STORED DATA.
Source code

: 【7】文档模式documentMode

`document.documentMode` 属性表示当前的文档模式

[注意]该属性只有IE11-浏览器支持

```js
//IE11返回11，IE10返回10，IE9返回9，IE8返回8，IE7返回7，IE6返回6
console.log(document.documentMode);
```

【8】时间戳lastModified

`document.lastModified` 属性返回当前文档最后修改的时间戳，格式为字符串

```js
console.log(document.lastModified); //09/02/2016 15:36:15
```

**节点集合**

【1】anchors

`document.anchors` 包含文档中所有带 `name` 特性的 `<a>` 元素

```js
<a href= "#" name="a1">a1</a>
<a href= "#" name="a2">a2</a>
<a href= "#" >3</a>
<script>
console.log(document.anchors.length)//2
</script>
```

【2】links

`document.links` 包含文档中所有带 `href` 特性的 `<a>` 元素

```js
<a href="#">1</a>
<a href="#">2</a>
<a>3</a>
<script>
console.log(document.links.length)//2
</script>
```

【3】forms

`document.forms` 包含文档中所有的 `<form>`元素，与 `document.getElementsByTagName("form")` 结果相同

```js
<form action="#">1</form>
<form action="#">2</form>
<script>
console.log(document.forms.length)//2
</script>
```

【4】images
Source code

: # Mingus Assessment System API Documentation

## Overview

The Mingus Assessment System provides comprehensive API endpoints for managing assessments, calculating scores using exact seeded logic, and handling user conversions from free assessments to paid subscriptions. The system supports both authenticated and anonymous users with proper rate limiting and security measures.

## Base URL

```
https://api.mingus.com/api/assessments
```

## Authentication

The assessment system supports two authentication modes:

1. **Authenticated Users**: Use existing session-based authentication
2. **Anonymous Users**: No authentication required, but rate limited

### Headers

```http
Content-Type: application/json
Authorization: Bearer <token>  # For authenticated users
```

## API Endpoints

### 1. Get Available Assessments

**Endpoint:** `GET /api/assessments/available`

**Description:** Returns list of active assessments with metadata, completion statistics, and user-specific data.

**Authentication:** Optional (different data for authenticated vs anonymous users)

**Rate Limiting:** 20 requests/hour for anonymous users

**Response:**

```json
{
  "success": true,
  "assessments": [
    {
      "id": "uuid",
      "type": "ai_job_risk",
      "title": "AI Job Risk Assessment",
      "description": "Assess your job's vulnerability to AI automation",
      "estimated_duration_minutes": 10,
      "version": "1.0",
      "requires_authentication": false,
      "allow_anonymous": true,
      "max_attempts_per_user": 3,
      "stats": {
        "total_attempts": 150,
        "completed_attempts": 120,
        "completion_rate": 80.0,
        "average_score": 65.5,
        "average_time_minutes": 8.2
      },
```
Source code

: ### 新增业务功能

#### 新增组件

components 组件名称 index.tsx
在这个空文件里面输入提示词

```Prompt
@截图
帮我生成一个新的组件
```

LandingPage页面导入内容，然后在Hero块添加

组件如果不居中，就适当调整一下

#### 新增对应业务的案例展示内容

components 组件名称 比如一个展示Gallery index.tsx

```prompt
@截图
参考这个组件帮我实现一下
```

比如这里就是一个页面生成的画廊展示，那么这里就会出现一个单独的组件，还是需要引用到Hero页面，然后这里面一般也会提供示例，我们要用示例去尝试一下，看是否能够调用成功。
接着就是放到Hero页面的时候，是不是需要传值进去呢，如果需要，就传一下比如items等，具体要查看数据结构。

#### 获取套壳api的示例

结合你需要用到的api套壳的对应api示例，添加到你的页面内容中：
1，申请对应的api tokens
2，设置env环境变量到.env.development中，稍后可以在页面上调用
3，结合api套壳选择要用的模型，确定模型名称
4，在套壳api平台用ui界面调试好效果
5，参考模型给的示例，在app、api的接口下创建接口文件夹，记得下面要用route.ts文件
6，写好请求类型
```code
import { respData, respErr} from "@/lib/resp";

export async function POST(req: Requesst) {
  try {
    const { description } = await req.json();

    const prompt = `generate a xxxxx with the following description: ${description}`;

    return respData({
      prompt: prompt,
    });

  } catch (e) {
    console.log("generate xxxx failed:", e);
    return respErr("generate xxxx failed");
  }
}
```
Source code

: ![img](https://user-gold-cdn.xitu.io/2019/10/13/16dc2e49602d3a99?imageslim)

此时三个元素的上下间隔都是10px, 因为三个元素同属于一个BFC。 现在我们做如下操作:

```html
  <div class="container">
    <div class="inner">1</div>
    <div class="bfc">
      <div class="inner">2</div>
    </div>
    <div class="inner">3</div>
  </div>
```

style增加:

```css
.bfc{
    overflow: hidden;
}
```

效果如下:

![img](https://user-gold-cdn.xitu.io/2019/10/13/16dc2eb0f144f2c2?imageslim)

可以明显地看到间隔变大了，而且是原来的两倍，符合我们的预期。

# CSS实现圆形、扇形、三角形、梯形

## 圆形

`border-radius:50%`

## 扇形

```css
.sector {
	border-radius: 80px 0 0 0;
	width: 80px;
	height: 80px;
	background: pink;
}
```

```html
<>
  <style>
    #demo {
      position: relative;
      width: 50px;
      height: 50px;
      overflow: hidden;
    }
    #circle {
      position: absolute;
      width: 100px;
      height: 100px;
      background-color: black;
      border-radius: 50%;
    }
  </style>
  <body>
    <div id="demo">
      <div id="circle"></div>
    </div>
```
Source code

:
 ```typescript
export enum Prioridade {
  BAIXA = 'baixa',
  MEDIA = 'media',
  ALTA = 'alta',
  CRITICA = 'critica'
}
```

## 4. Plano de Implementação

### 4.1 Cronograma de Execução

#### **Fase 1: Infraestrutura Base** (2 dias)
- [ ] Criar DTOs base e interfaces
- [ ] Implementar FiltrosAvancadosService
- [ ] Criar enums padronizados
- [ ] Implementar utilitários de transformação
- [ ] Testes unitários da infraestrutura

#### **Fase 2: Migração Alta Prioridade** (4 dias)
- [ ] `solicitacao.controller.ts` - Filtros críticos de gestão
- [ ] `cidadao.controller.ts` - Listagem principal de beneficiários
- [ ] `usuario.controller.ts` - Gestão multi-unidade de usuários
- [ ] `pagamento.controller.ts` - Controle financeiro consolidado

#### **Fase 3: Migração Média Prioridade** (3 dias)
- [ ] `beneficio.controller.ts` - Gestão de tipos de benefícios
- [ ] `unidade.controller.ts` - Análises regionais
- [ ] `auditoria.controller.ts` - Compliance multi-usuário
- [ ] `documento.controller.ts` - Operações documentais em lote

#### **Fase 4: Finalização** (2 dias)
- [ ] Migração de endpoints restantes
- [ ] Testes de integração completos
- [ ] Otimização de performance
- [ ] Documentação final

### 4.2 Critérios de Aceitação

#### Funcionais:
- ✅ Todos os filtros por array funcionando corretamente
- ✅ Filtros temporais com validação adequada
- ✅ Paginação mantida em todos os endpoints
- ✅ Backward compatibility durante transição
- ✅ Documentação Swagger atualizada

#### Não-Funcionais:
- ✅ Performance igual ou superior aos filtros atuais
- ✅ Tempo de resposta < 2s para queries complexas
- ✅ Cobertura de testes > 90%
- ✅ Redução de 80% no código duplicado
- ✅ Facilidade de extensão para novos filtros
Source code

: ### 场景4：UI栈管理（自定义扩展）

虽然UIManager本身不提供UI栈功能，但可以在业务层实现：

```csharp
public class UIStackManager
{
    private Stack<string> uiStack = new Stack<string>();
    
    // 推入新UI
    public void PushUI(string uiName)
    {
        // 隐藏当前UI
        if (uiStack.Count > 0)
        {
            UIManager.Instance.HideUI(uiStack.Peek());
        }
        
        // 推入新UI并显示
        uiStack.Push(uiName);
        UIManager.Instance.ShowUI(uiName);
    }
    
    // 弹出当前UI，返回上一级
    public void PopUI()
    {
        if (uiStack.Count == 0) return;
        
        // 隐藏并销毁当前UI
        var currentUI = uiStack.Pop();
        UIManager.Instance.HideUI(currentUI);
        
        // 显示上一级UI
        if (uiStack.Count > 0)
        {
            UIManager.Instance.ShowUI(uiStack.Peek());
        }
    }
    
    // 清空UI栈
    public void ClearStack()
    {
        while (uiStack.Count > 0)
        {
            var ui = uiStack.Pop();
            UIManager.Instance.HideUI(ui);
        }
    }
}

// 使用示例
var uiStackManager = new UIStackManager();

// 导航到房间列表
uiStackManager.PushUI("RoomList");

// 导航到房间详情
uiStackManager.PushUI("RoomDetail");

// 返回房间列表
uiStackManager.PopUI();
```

REQUIREMENT. Please retype the data exactly as it stands, from its first line down to the line that contains "vs anonymous users)", then stop.

RESPONSE AREA.
Source code

: 【7】文档模式documentMode

`document.documentMode` 属性表示当前的文档模式

[注意]该属性只有IE11-浏览器支持

```js
//IE11返回11，IE10返回10，IE9返回9，IE8返回8，IE7返回7，IE6返回6
console.log(document.documentMode);
```

【8】时间戳lastModified

`document.lastModified` 属性返回当前文档最后修改的时间戳，格式为字符串

```js
console.log(document.lastModified); //09/02/2016 15:36:15
```

**节点集合**

【1】anchors

`document.anchors` 包含文档中所有带 `name` 特性的 `<a>` 元素

```js
<a href= "#" name="a1">a1</a>
<a href= "#" name="a2">a2</a>
<a href= "#" >3</a>
<script>
console.log(document.anchors.length)//2
</script>
```

【2】links

`document.links` 包含文档中所有带 `href` 特性的 `<a>` 元素

```js
<a href="#">1</a>
<a href="#">2</a>
<a>3</a>
<script>
console.log(document.links.length)//2
</script>
```

【3】forms

`document.forms` 包含文档中所有的 `<form>`元素，与 `document.getElementsByTagName("form")` 结果相同

```js
<form action="#">1</form>
<form action="#">2</form>
<script>
console.log(document.forms.length)//2
</script>
```

【4】images
Source code

: # Mingus Assessment System API Documentation

## Overview

The Mingus Assessment System provides comprehensive API endpoints for managing assessments, calculating scores using exact seeded logic, and handling user conversions from free assessments to paid subscriptions. The system supports both authenticated and anonymous users with proper rate limiting and security measures.

## Base URL

```
https://api.mingus.com/api/assessments
```

## Authentication

The assessment system supports two authentication modes:

1. **Authenticated Users**: Use existing session-based authentication
2. **Anonymous Users**: No authentication required, but rate limited

### Headers

```http
Content-Type: application/json
Authorization: Bearer <token>  # For authenticated users
```

## API Endpoints

### 1. Get Available Assessments

**Endpoint:** `GET /api/assessments/available`

**Description:** Returns list of active assessments with metadata, completion statistics, and user-specific data.

**Authentication:** Optional (different data for authenticated vs anonymous users)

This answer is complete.